## Material for this exercise

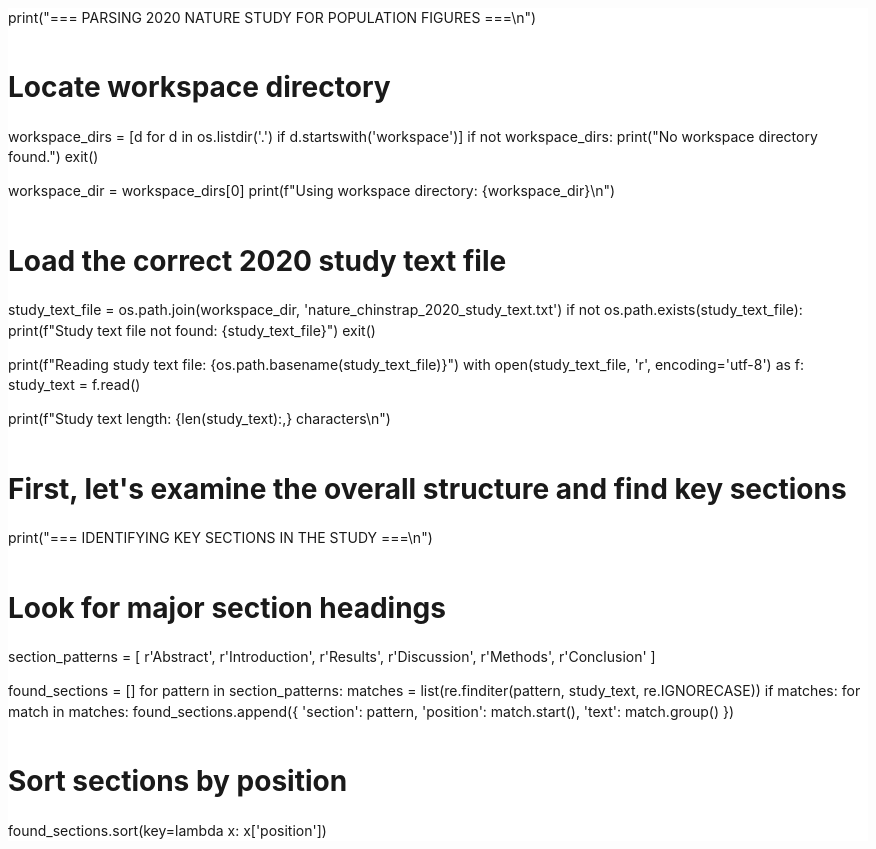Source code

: print("=== PARSING 2020 NATURE STUDY FOR POPULATION FIGURES ===\n")

# Locate workspace directory
workspace_dirs = [d for d in os.listdir('.') if d.startswith('workspace')]
if not workspace_dirs:
    print("No workspace directory found.")
    exit()

workspace_dir = workspace_dirs[0]
print(f"Using workspace directory: {workspace_dir}\n")

# Load the correct 2020 study text file
study_text_file = os.path.join(workspace_dir, 'nature_chinstrap_2020_study_text.txt')
if not os.path.exists(study_text_file):
    print(f"Study text file not found: {study_text_file}")
    exit()

print(f"Reading study text file: {os.path.basename(study_text_file)}")
with open(study_text_file, 'r', encoding='utf-8') as f:
    study_text = f.read()

print(f"Study text length: {len(study_text):,} characters\n")

# First, let's examine the overall structure and find key sections
print("=== IDENTIFYING KEY SECTIONS IN THE STUDY ===\n")

# Look for major section headings
section_patterns = [
    r'Abstract',
    r'Introduction', 
    r'Results',
    r'Discussion',
    r'Methods',
    r'Conclusion'
]

found_sections = []
for pattern in section_patterns:
    matches = list(re.finditer(pattern, study_text, re.IGNORECASE))
    if matches:
        for match in matches:
            found_sections.append({
                'section': pattern,
                'position': match.start(),
                'text': match.group()
            })

# Sort sections by position
found_sections.sort(key=lambda x: x['position'])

## Goal of the exercise
For the string "matches", give the number of lines in the records that contain it and nothing besides.

## Exercise response
3